The sequential use of TACE and PVE has been evaluated: first to improve disease control in HCC patients and second to promote hypertrophy of the FLR in patients with chronic liver disease. This approach has been assessed in three retrospective series. Aoki et al. [18] first reported the feasibility of this approach, demonstrating low morbidity in 17 patients with HCC. The authors showed 22 ± 4 % hypertrophy of the nonembolized segments within 2 weeks after sequential TACE+PVE, allowing subsequent major hepatic resection in 16 patients. No liver failure occurred after surgery and 5-year overall and disease-free survival rates were 56 and 47 %, respectively. Ogata et al. [19] compared 36 patients undergoing preoperative PVE (n = 18) or sequential TACE+PVE (n = 18). The authors showed that the mean increase in percentage FLR volume was significantly higher in the TACE+PVE group than in the PVE group (mean 12 ± 5 versus 8 ± 4 %); P = 0.022). The rate of insufficient liver hypertrophy following the procedure was significantly higher in patients undergoing only PVE than in those undergoing sequential TACE+PVE (13 versus 5, respectively; P = 0.044). Furthermore, the incidence of complete tumor necrosis was significantly higher in the TACE+PVE group (15 of 18 versus 1 of 18; P < 0.001), as was the 5-year disease-free survival rate (37 versus 19 %; P = 0.041). The oncologic benefit of this approach was confirmed in a large series of 135 patients who underwent resection after sequential TACE+PVE (n = 71) or after PVE alone (n = 64) [20]. In this series, patients undergoing resection after sequential TACE+PVE had better overall and recurrence-free survival rates than those undergoing resection after PVE alone (P = 0.028 and P = 0.001, respectively) (Fig. 4). The sequential use of TACE+PVE increases the number of surgical candidates by promoting liver hypertrophy. By inducing massive tumor necrosis, moreover, this procedure improves disease control in patients undergoing resection of HCC.

Antitumor agents such as sorafenib and bevacizumab have been tested in a palliative setting in patients with inoperable HCC. Sorafenib has already been shown to prolong survival in unresectable HCC in two large randomized controlled trials [21, 22]. No study has evaluated the role of these therapies as an adjunct to surgery, either to limit the risk of disease recurrence or to render unresectable HCC resectable. In the future, these drugs and others may be evaluated in combination with surgery to increase the number of patients who have the opportunity for a curative approach.

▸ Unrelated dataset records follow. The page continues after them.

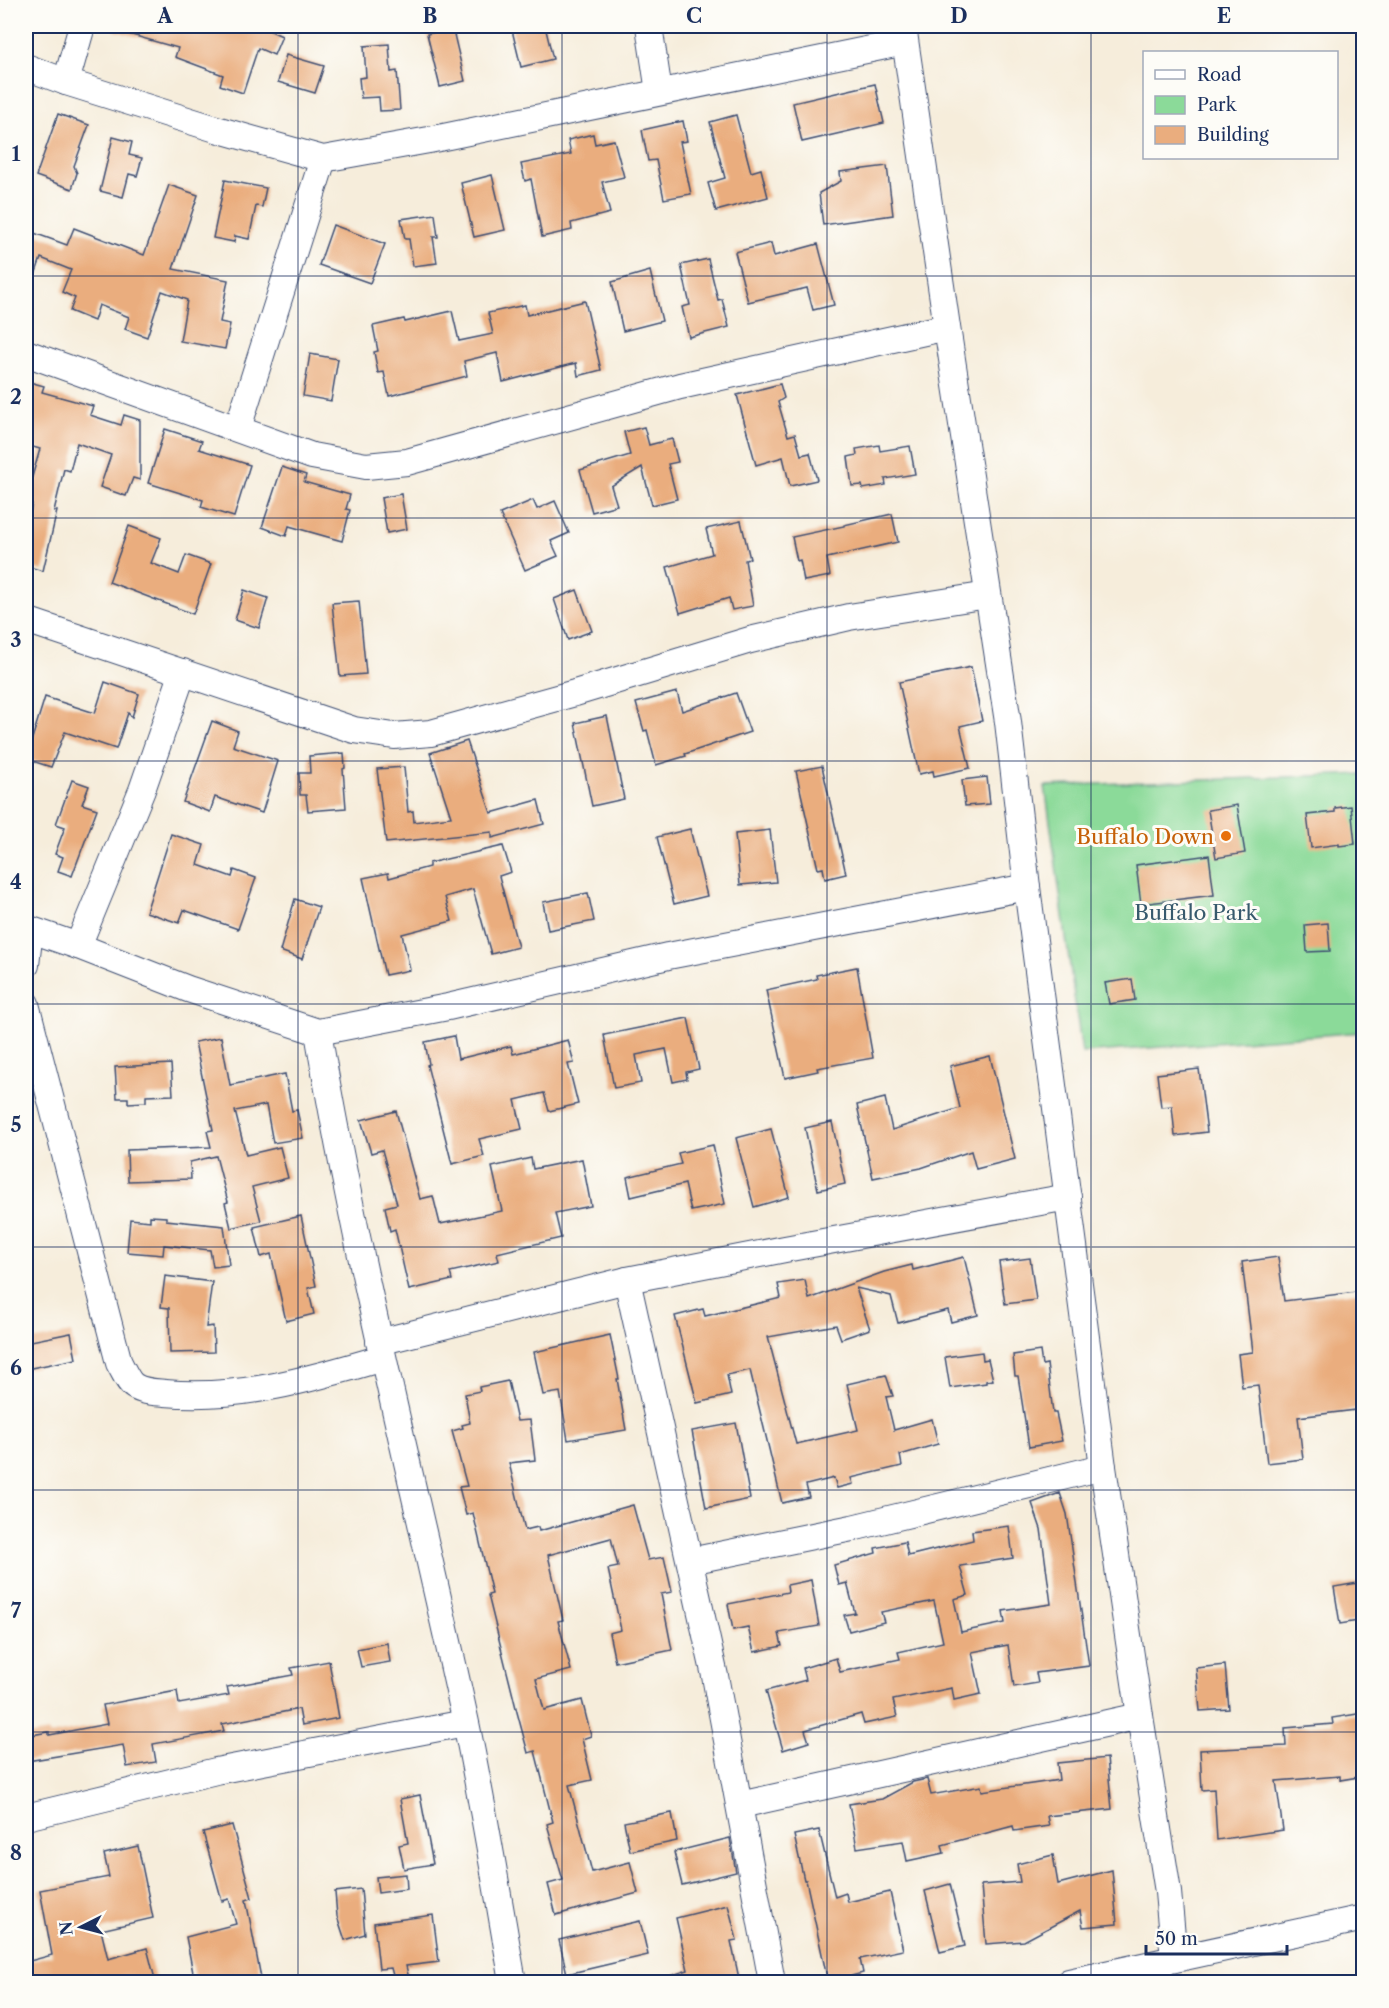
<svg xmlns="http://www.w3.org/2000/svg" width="1389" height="2008" viewBox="0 0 1389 2008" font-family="'Libre Caslon Text',serif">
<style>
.green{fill:#8bda99;stroke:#53847c;stroke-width:1.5}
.building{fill:#eaad7e}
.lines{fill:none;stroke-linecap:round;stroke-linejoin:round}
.minor-casing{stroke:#3c4c71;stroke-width:28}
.minor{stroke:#fff;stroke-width:26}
.grid{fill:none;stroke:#1b2f5e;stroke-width:1.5;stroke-opacity:0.55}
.food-dot{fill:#e8710a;stroke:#fdfcf7;stroke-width:2}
.labels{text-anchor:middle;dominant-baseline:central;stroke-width:6;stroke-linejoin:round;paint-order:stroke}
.food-label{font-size:21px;fill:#c56008;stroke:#fdfcf7;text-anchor:end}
.park-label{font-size:21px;fill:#375a6d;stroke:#fdfcf7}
.neatline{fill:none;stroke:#1b2f5e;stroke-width:2}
.grid-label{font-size:20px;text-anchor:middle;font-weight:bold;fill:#1b2f5e}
</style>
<rect width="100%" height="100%" fill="#fdfcf7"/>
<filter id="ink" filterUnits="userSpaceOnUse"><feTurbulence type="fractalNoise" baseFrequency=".0167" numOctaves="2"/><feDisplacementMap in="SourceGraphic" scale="12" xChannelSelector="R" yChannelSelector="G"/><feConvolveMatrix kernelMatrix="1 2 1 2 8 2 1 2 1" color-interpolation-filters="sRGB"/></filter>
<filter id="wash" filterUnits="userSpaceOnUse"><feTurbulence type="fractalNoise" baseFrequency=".008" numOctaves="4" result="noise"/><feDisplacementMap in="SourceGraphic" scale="24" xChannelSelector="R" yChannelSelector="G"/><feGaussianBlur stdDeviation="1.35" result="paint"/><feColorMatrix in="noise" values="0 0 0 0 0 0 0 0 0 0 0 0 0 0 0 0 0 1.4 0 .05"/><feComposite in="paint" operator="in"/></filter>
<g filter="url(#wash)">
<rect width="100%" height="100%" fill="#f6eddb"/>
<path class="green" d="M1363,774V1032L1082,1053L1045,786Z"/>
<g id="blocks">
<g class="building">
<path d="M115,26H259L282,36L274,55L258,48L243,93L220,85L223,75L175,57L178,48L114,30Z"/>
<path d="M435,26H452L465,81L440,87L427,34L436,32Z"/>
<path d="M511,26H545L553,59L521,67Z"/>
<path d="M389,44L391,72L397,71L400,110L380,111L379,97L361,98L359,78L366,77L364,46Z"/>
<path d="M286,55L324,66L315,93L278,82Z"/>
<path d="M875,84L884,123L802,142L793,103Z"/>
<path d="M58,114L89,125L74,166L77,173L72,189L36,176Z"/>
<path d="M736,115L751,172L761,169L768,197L716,211L708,183L725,178L710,122Z"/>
<path d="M683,121L687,141L680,142L691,194L664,199L656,160L648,161L642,130Z"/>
<path d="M593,134L595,144L614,140L624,177L602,182L610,213L571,223L572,230L542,237L531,179L525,181L521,164L571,154L568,140Z"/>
<path d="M113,137L132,142L129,155L142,158L137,176L129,174L123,197L100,191Z"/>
<path d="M887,166L893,215L823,225L819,193L841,181L840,172Z"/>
<path d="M492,175L505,230L474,237L461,183Z"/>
<path d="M225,180L266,188L262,207L256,206L249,239L235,236L234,242L213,238Z"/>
<path d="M169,185L198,195L173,269L228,280L220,322L230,324L225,349L180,341L187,300L162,291L147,337L125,329L129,317L99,305L94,321L70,311L75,298L62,292L71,270L41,258L28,295L26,294V230L67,245L74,228L144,255Z"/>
<path d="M435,214L438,237H433L437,263L413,266L409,239H405L401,219Z"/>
<path d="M333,225L385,244L370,283L319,265Z"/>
<path d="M771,243L774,256L818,244L834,305L813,310L807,288L748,302L735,252Z"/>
<path d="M708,259L718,300L722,299L729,327L689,337L682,307L690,305L681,265Z"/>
<path d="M650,271L662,321L623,331L612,282Z"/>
<path d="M585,301L601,370L578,376L576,363L503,382L497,353L464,361L467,376L389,396L384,372L378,373L374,352L378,351L373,326L404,319L405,322L452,311L459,341L493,334L488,313L525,305L527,315Z"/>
<path d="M310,354L338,359L331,401L303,396Z"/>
<path d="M26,381L44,386L42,392L93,406L90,415L121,425L124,415L140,420V480L133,478L126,496L100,487L111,455L77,443L70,471L64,469L54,511H57L43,571L26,566V529L32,504L26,503V483L30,484L40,449L26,445Z"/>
<path d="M780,384L784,398L778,402L788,436L795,434L801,455L810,453L817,480L790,486L783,457L756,465L737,395Z"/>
<path d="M644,427L649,445L672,439L678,462L668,464L677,499L652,505L642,467L611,486L617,505L592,512L580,470L630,455L624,432Z"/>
<path d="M165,429L202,441L199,449L250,465L234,517L201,507L203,500L148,483Z"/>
<path d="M879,445L880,451L910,446L915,474L885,479L886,485L863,489L862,485L852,486L848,457L857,455L856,449Z"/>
<path d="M282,467L306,475L304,482L350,495L346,509L350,510L342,541L289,526L286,536L262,527Z"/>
<path d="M401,494L407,529L387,533L381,498Z"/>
<path d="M533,500L537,509L555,501L569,533L551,541L558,556L525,570L500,514Z"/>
<path d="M892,514L898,542L827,558L830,576L804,581L800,560L797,561L792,537L844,526V525Z"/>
<path d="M741,521L750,559L745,560L753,606L732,610L729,598L680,613L667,567L712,554L706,529Z"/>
<path d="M129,526L161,538L151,563L179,574L186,555L211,564L193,614L109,582Z"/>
<path d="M244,590L268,598L259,628L235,620Z"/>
<path d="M577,590L592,631L568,640L554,599Z"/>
<path d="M359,601L366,674L340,676L332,603Z"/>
<path d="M971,667L982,721L960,726L970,768L934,776L933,771L919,774L899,682Z"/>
<path d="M105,682L139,694L132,717L128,713L116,749L65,732L51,767L26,759V740L31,742L45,697L95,713Z"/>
<path d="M677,692L682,711L736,693L750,732L685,754L686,756L656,765L647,730L644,731L636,703Z"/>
<path d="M607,716L624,799L592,806L575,723Z"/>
<path d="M212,721L238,731L233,746L278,761L262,813L215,797L210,812L183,802Z"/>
<path d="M467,741L491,813L538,800L544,824L492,838V832L386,843L377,769L404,767L408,812L413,811L414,822L451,817L430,753Z"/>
<path d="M344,753L345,768L343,769L346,808L308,811L306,795H300L299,773H310L309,756Z"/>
<path d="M822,766L846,874L825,879L823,868L818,869L796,771Z"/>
<path d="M987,777L990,804L965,806L962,780Z"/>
<path d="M72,780L89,786L82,804L97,809L72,876L58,871L63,857L55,854L65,827L56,824Z"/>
<path d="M1237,805L1245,853L1216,858L1208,810Z"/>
<path d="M1351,806L1355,844L1339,846V844L1311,848L1307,815L1335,812V808Z"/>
<path d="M690,829L707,896L674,904L657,837Z"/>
<path d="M770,830L776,882L740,885L735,834Z"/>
<path d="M171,834L204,845L198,865L232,877L234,870L256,878L238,929L184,910L179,923L146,912Z"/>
<path d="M503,846L511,872L499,876L518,947L491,954L473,889L445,897L452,921L402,934L410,970L385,975L363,878L388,873L389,878L429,867V863Z"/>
<path d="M1209,855L1214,895L1141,904L1136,865Z"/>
<path d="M588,893L594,921L548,930L543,902Z"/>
<path d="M295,899L319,907L302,959L280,951Z"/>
<path d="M1328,923L1330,951L1307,952L1305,925Z"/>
<path d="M857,967L873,1058L817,1068L818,1071L785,1078L766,990L817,979L816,975Z"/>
<path d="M1132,979L1135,1000L1109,1004L1105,983Z"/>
<path d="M688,1018L699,1069L686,1072L687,1079L673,1082L666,1049L636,1055L641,1083L614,1088L604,1035Z"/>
<path d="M454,1036L458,1059L511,1046L513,1054L568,1040L574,1063L568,1064L578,1104L549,1111L544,1093L515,1100L522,1129L479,1139L484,1156L452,1164L427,1065L429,1064L425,1042Z"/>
<path d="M221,1037L230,1085L285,1074L292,1111L297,1110L303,1138L273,1143L266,1105L235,1111L246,1155L280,1147L288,1178L252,1187L261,1221L231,1228L225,1203L228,1202L216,1156L190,1162L191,1179L128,1181L127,1150L211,1147L207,1131L213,1130L195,1042Z"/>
<path d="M990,1056L1015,1159L976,1169L971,1151L921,1168L873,1178L857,1105L885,1098L892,1130L960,1108L950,1066Z"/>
<path d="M171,1064L173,1095L146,1096V1102L128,1103V1098H117L115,1067Z"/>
<path d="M1199,1069L1207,1132L1175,1136L1172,1106L1161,1107L1157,1074Z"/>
<path d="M396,1111L420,1199L433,1196L440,1224L502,1211L492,1167L531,1158L533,1169L582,1159L591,1206L555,1213L561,1238L497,1253L499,1261L450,1272L452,1280L409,1290L395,1229L390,1231L385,1207L397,1204L382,1150L371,1153L361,1120Z"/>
<path d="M832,1122L845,1184L818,1190L805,1128Z"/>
<path d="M771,1129L789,1197L754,1207L736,1138Z"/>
<path d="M713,1145L725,1204L691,1211L685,1184L631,1197L627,1177L681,1164L678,1153Z"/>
<path d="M150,1216L166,1217V1220L224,1226L229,1265L213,1267L210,1250L164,1245L163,1255L127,1252L130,1219L150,1221Z"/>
<path d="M301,1216L316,1286L308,1288L314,1314L286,1321L271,1254L261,1257L254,1227Z"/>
<path d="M964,1257L978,1315L951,1322L948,1310L898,1323L891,1296L856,1288L870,1329L841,1339L836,1325L768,1337L796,1444L858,1430L847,1384L886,1375L893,1396L886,1397L894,1430L932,1419L938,1444L900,1455L902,1466L851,1478L853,1484L837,1488L834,1478L806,1485L809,1497L782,1503L750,1370L727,1375L731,1395L697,1403L675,1316L703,1309L705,1316L781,1298L778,1284L805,1280L809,1299L884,1272L912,1265L913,1270Z"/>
<path d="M1278,1257L1284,1301L1364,1291V1409L1298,1417L1303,1459L1267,1463L1258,1385L1242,1387L1238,1354L1253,1352L1242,1262Z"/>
<path d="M1030,1258L1036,1300L1005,1304L999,1262Z"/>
<path d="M165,1276L212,1282L206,1327L213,1326L214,1352L170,1353L169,1308L161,1307Z"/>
<path d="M71,1333L76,1359L26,1369V1342Z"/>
<path d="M610,1335L619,1379H617L626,1430L568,1440L560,1392L543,1395L534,1352Z"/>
<path d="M1040,1351L1042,1365L1047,1364L1053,1413H1056L1062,1441L1029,1447L1018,1376H1015L1013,1355Z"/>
<path d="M982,1352L983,1360L988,1359L993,1380L986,1381V1383L950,1388L945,1357Z"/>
<path d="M508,1381L517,1421L530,1420L535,1460L509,1463L525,1530L538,1527L539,1531L633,1505L648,1560L664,1557L672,1592L661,1594L672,1650L615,1662L609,1633L621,1630L608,1569L618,1567L611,1538L548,1555L563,1620L558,1621L571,1670L536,1679L544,1710L582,1700L591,1736L582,1739L592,1780L569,1785L592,1872L630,1862L638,1893L556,1915L548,1884L563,1880L547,1824L553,1822L535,1751L528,1753L517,1712L488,1595L492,1594L473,1513L466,1515L459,1487L467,1486L452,1431L463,1428L462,1425L470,1423L465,1394L480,1391L479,1387Z"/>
<path d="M736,1423L750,1499L706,1508L692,1431Z"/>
<path d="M1060,1493L1067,1514L1089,1666L1036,1673L1038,1683L1014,1687L1008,1645L972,1652L981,1694L954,1700L952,1688L893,1700L897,1717L864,1724L861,1714L805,1730L809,1742L783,1750L766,1691L806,1680L803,1668L836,1658L840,1672L900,1659L898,1652L943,1642L934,1601L881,1612L884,1622L849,1631L844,1615L855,1613L847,1583L839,1585L834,1565L876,1553L875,1548L905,1542L908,1556L973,1540L972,1531L1009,1526L1013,1558L960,1566L968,1595L954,1599L961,1632L1005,1623L1003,1611L1051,1604L1041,1529L1032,1503Z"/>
<path d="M811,1580L819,1626L779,1633L782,1646L754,1652L748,1627L733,1630L728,1604L788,1592L787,1585Z"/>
<path d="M1364,1582V1620L1340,1624L1334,1587Z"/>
<path d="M387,1643L390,1662L361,1667L357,1649Z"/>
<path d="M329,1661L339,1718L302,1725L299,1709L222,1724L224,1731L153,1744L156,1762L127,1767L123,1745L27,1761L26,1736L49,1732V1735L107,1724L103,1705L177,1691L179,1704L229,1695L227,1687L293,1675L291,1668Z"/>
<path d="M1225,1665L1229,1709L1200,1711L1196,1668Z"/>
<path d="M1364,1713V1776L1340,1780V1776L1276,1781L1283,1830L1217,1840L1214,1789L1202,1790L1200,1750L1286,1746L1285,1728L1333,1724L1332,1718Z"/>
<path d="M1107,1758L1112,1809L1047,1816L1049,1826L1014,1831L1013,1826L942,1845L944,1853L907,1861L903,1841L857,1848L849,1804L882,1799L913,1782L927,1779L931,1795L981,1786L982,1791L1059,1780L1057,1763Z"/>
<path d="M420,1795L433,1864L404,1869L399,1845L408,1843L400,1799Z"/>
<path d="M672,1813L677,1841L630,1851L624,1822Z"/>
<path d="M232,1825L252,1898L246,1900L262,1983H195L186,1937L236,1924L229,1899L222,1901L203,1832Z"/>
<path d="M819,1830L835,1897L846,1893L848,1902L890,1892L903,1950L860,1959L863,1973L828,1982L806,1880H804L794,1835Z"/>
<path d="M730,1838L736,1872L682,1885L674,1852Z"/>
<path d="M138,1846L153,1918L101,1930L108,1959L147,1948L156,1983H26V1962L52,1955L40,1890L109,1877L104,1854Z"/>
<path d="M1053,1855L1058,1884L1112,1870L1117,1924L1083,1927L1080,1911L1024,1941L986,1944L981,1885L1020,1882L1017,1864Z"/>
<path d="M406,1874L407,1889L378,1893L376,1877Z"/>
<path d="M950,1884L965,1946L940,1952L925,1891Z"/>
<path d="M361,1889L365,1934L345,1940L337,1916L335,1892Z"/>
<path d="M728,1905L737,1940L731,1941L740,1983H662L661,1979L688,1970L676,1918Z"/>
<path d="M433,1915L439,1962L406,1966L410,1983H395L391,1968L379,1969L374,1923Z"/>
<path d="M640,1921L648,1955L567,1974L559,1940Z"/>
</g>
</g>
</g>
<g filter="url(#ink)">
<use href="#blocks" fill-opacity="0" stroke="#3c4c71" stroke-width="1.5"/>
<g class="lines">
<defs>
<g id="minor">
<path d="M649,26L659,92"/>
<path d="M903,26L947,327L1008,722L1027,887L1103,1467L1140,1716L1168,1892L1174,1959"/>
<path d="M26,67L66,82L216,129L323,159L429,140L905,42"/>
<path d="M66,82L82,26"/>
<path d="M26,353L312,456L366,466L407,462L680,386L947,327"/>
<path d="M238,428L323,159"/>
<path d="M26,620L354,730L394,736L431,733L575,693L750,640L849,617L988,595"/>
<path d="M26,928L78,946L188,989L318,1032L448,1007L668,956L1027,887"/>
<path d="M78,946L142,790L183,672"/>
<path d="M26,965L30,930"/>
<path d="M26,1004L119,1363C123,1370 128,1382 134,1386C143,1392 155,1392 165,1393C239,1400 312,1379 382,1358"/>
<path d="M318,1032C357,1264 416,1493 466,1723C484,1809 498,1896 513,1982"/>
<path d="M627,1280L715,1676L772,1982"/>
<path d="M379,1342L627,1280L785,1249L1068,1197"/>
<path d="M690,1561L852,1528L1103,1467"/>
<path d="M740,1805L1140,1716"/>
<path d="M26,1817L216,1771L465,1723"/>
<path d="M1069,1982L1364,1918"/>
</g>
</defs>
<use href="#minor" class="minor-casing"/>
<use href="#minor" class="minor"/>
</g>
</g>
<path class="grid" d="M298,26V1982M562,26V1982M827,26V1982M1091,26V1982M26,276H1364M26,518H1364M26,761H1364M26,1004H1364M26,1247H1364M26,1490H1364M26,1732H1364"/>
<circle class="food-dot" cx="1226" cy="836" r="6"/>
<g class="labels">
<g class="food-label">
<text x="1214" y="836">Buffalo Down</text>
</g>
<g class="park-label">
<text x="1196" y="912">Buffalo Park</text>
</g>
</g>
<rect width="1389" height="2008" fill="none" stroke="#fdfcf7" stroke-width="66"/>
<rect x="1143" y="51" width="195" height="108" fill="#fdfcf7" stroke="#a3aaba" stroke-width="1.5"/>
<rect x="1155" y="70" width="30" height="9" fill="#ffffff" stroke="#a3aaba" stroke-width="1.5"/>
<text x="1197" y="81" font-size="18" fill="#1b2f5e">Road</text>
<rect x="1155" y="96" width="30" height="18" fill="#8bda99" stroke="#a3aaba" stroke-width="1.5"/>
<text x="1197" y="111" font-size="18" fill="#1b2f5e">Park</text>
<rect x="1155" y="126" width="30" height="18" fill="#eaad7e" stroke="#a3aaba" stroke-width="1.5"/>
<text x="1197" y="141" font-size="18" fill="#1b2f5e">Building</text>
<g transform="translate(81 1927) rotate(264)" stroke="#fdfcf7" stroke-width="4.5" paint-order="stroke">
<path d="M0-4.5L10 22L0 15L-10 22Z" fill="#1b2f5e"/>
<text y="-9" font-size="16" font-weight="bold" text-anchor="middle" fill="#1b2f5e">N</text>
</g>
<path d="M1146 1945v9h141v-9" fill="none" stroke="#1b2f5e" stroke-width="3"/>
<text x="1155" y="1945" font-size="18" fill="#1b2f5e" stroke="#fdfcf7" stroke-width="4.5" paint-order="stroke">50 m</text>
<rect x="33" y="33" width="1323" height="1942" class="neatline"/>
<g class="grid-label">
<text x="165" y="23">A</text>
<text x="430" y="23">B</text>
<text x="694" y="23">C</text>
<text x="959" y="23">D</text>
<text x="1224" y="23">E</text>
<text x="16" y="161">1</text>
<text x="16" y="404">2</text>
<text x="16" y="647">3</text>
<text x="16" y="889">4</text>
<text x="16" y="1132">5</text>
<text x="16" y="1375">6</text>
<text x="16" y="1618">7</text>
<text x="16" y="1860">8</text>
</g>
</svg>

Transarterial radioembolization has been shown to be a valuable alternative to TACE in patients with portal vein thrombosis [23]. This procedure is generally well tolerated and could also be evaluated as an adjunct to surgery in these patients.

Large tumor size (>5 cm) is a contraindication for OLT and is not an indication for ablation; liver resection remains the sole treatment option when the lesion appears to be safely resectable [24]. In some centers, large tumor size, which is generally associated with an increased risk of vascular invasion, is still considered a contraindication to resection in HCC patients [25]. Recent data suggest, however, that patients with large tumors should be considered for surgical resection. Young et al. [26] reported good oncologic outcome in 42 patients with HCC larger than 10 cm, with 5-year overall and disease-free survival rates of 45 and 43 %, respectively. In a large multicenter series of 300 patients with HCC larger than 10 cm, the reported perioperative mortality was 5 %, while the 5-year overall survival rate was 26.9 %. Patients with a solitary large HCC without vascular invasion had a 5-year survival rate of 40–45 % [27]. Tumor size itself should not be regarded as a contraindication to resection.